Après la boucherie, l’habitat insalubre ou encore l’hôpital psychiatrique, Joy Sorman investit la machine judiciaire pour un nouvel ouvrage, entre roman et documentaire, pointant encore une fois de terribles failles.
Son préalable à l’écriture étant une phase d’enquête immersive, l’auteur a assisté, une fois par semaine pendant un an, aux audiences du palais de Justice de Paris Porte de Clichy. Violences conjugales, incestes, stupéfiants, comparutions immédiates ou procès pour terrorisme : elle s’est faite le témoin des différentes formes de justice avant d’imaginer son personnage, Bart, un cinquantenaire au chômage qui, se sentant injustement mis au rebut de la société, décide de s’installer jour et nuit à l’intérieur d’un tribunal pour au moins se rassurer en observant la justice dans son fief.
A mesure des procès auxquels il assiste, comme l’auteur avant lui, en pur observateur distancié, ses commentaires révèle une réalité dérangeante.
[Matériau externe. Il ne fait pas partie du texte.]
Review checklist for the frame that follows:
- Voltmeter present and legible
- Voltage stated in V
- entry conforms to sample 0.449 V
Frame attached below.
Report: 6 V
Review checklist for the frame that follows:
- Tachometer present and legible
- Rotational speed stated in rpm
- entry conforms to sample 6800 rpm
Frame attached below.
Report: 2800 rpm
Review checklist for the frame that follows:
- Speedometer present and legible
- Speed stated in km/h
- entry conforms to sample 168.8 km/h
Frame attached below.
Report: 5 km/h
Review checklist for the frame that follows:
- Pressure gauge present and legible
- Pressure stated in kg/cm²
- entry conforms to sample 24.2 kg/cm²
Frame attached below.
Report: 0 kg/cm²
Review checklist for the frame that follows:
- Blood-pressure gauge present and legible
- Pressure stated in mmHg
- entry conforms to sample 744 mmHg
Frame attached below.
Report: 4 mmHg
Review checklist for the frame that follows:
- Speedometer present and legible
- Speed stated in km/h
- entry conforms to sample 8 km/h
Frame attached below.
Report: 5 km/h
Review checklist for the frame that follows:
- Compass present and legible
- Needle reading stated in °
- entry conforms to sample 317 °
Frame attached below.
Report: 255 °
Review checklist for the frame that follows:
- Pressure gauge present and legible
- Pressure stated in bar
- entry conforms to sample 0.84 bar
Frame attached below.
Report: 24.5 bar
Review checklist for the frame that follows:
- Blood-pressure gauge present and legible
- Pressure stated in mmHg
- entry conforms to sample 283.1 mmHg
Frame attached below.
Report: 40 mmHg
Une fois familiarisé avec les procédures et le langage qui codifient le monde judiciaire, Bart réalise avec stupeur le flux d’affaires misérables traité chaque jour à l’abattage par des Cours engorgées et débordées. Ce sont toujours les mêmes histoires, petits délits à répétition et affaires sordides de stupéfiants et de violence, impliquant la même frange de population pauvre parlant mal le français, traitées mécaniquement en quelques minutes par des magistrats épuisés par des conditions de travail de plus en plus difficiles. Pas le temps de s’appesantir sur les individus et leurs histoires personnelles. Leur parcours chaotique marqué par la maltraitance n’appelle en retour qu’une autre forme de maltraitance sociale, dans une spirale infernale irrémédiablement descendante puisque les mesures punitives ne règlent aucun des problèmes de fond à l’origine de ces situations.
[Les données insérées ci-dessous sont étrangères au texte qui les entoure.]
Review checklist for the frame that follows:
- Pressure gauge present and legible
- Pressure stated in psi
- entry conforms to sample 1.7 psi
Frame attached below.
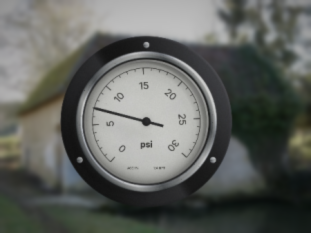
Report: 7 psi
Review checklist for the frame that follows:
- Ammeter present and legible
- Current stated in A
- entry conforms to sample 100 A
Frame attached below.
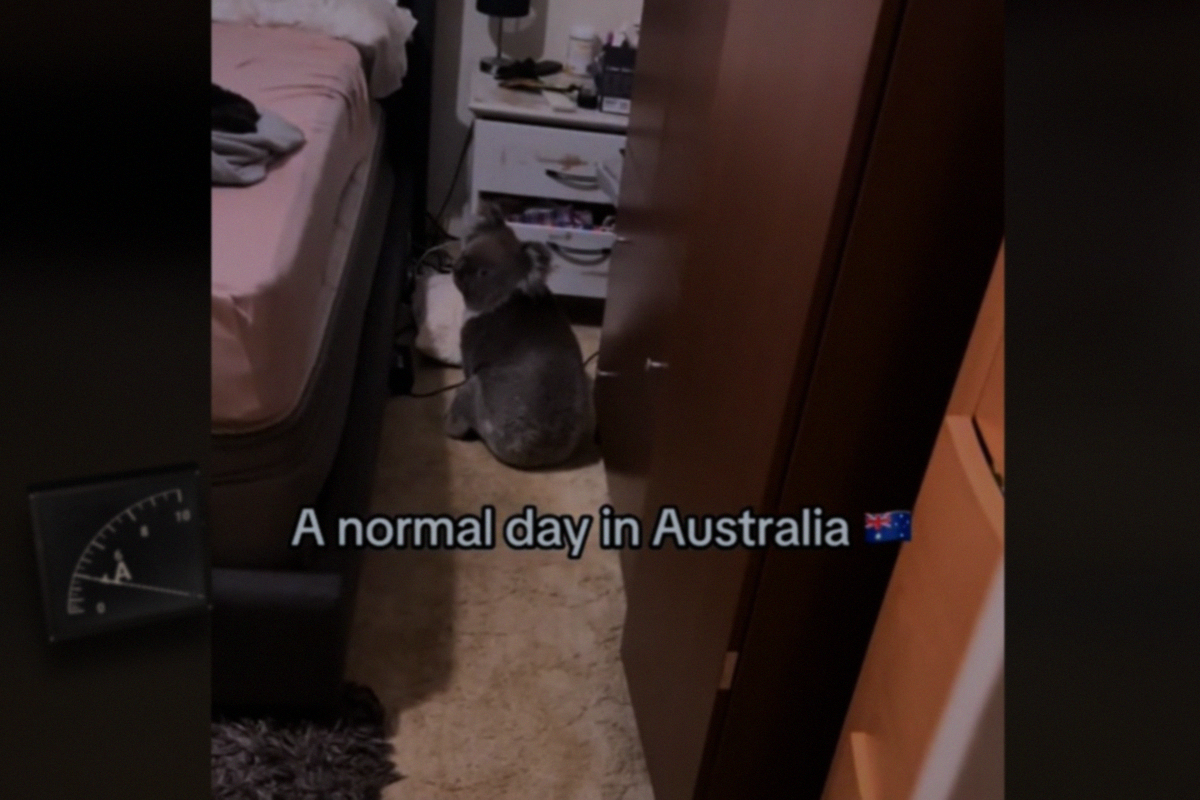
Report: 4 A
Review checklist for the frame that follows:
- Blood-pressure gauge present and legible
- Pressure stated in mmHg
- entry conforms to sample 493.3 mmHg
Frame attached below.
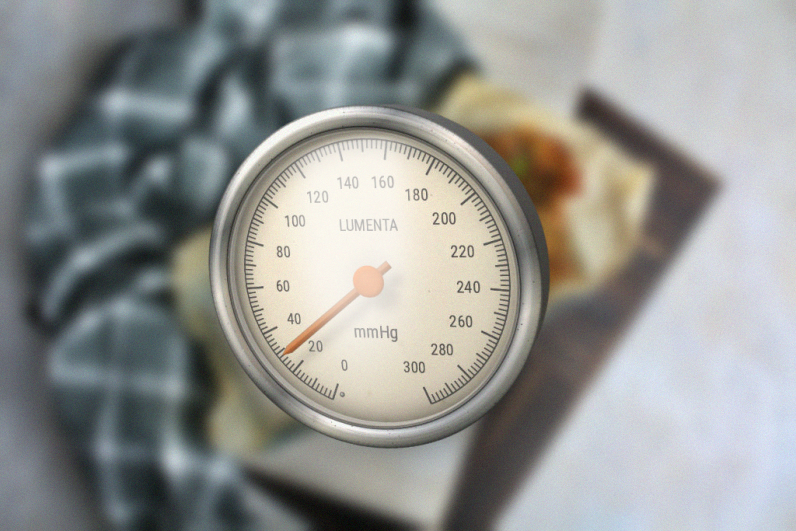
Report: 28 mmHg
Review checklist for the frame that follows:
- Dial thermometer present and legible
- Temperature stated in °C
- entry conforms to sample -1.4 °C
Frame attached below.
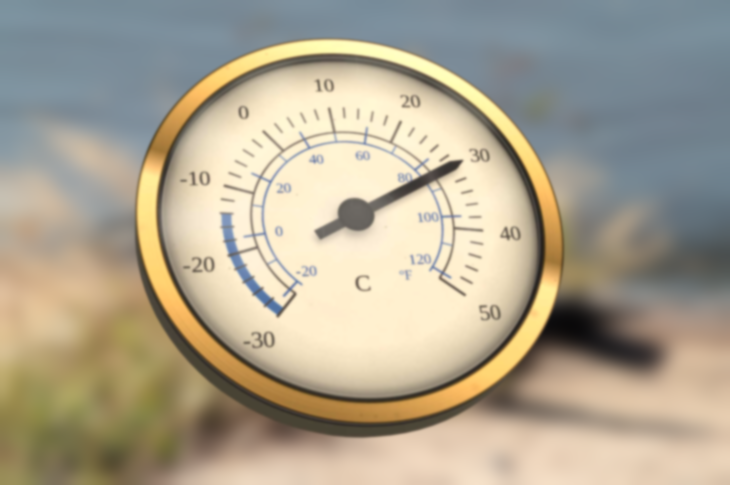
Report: 30 °C
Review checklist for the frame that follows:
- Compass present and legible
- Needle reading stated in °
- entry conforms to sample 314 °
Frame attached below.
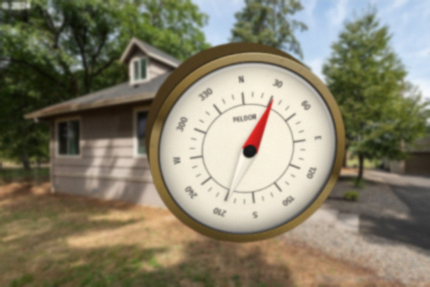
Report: 30 °
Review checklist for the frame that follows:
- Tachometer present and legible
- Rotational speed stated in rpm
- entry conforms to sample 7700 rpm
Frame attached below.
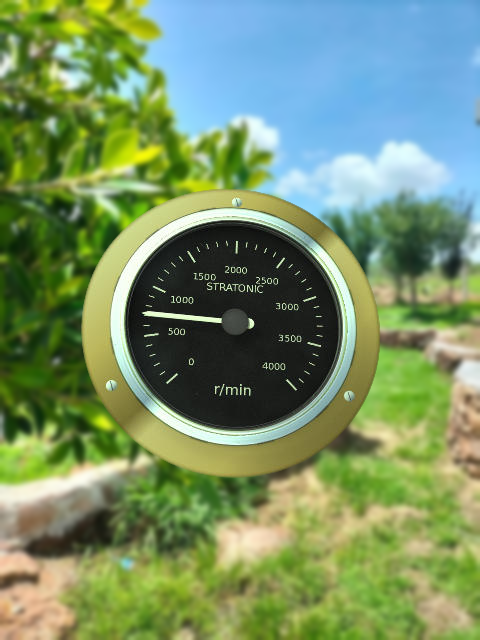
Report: 700 rpm
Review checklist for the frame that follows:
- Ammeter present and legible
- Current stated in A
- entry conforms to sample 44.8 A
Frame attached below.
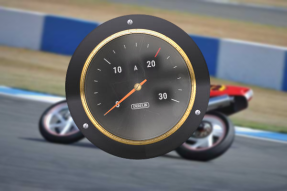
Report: 0 A
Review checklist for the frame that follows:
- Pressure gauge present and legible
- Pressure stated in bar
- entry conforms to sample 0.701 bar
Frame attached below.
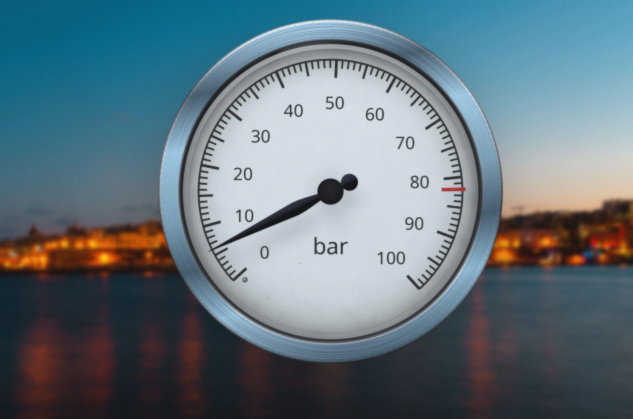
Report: 6 bar
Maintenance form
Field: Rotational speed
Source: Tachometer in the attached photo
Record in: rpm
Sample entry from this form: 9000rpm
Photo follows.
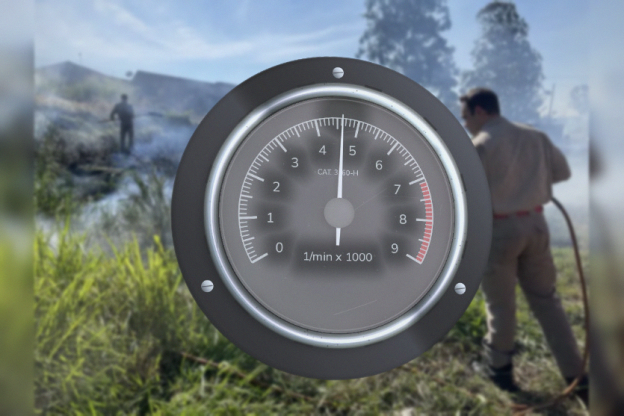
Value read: 4600rpm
Bientôt, un constat s’impose à Bart, frappé de voir qu’« ici plus qu’ailleurs le mépris de classe s’exprime dans la langue » et laisse « le pouvoir du côté de ceux qui manient le verbe comme un lasso » : l’activité judiciaire qu’il est venue observer finit par se résumer à une confrontation sans fin entre magistrats et couches défavorisées de la population, en une sorte de reflet symbolique d’une lutte des classes sociales empreinte de violence systémique. Loin de rendre la justice, les tribunaux travaillent au maintien d’un statu quo considéré comme naturel et légitime par les politiques et par ceux qui vivent bien, les yeux obstinément détournés des circonstances collectivement engendrées menant au dévissage de certains. L’on retrouve ici la question d’une responsabilité sociale collective si bien escamotée que n’est pas près de régresser l’engorgement des tribunaux et des prisons : un sujet traité chacun à sa façon par divers auteurs, comme l’ex-avocate pénaliste Constance Debré dans son roman Offenses, ou encore Estelle Tharreau dans plusieurs des siens.
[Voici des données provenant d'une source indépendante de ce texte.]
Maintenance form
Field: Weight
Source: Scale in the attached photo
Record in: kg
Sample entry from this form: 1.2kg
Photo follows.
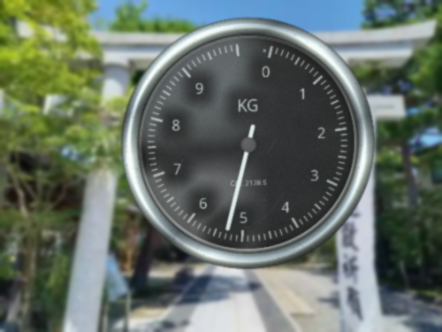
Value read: 5.3kg
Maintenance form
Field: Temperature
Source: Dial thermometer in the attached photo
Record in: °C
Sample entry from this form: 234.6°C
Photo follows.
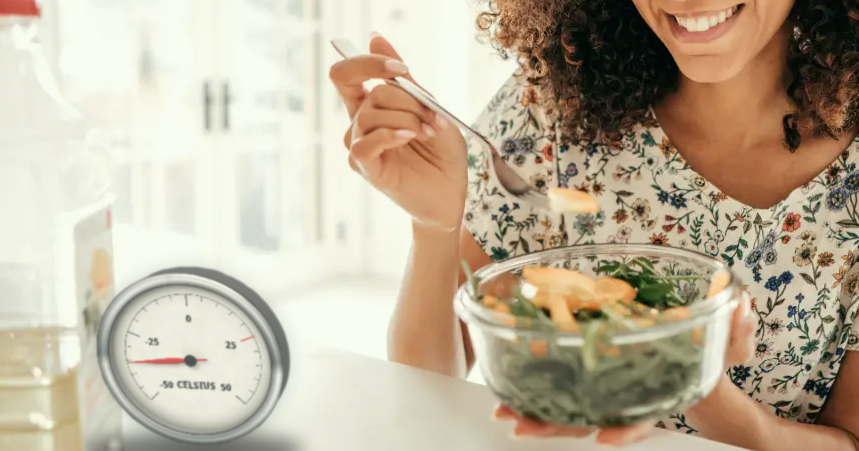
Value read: -35°C
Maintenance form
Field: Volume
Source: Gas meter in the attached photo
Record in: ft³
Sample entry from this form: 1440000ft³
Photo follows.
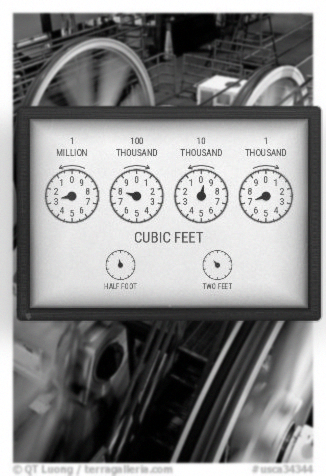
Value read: 279700ft³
Ni essai ni pamphlet, le roman permet à Joy Sorman d’ajouter une histoire symbolique à ses tristes constats sur le terrain. Du chômage et du dévissage économique à la glissade du mauvais côté du miroir judiciaire, quand votre dégaine désocialisée et votre squat clandestin d’un tribunal vous désigne déjà à la suspicion, la ligne de crête peut s’avérer glissante, achevant alors fort ironiquement de boucler la boucle du récit.
Un livre documenté et édifiant qui, comme l’auteur s’en est maintenant fait une spécialité à mesure de ses investigations de thématiques sociétales peu glorieuses, nous replace face à ce que nous refusons habituellement de voir.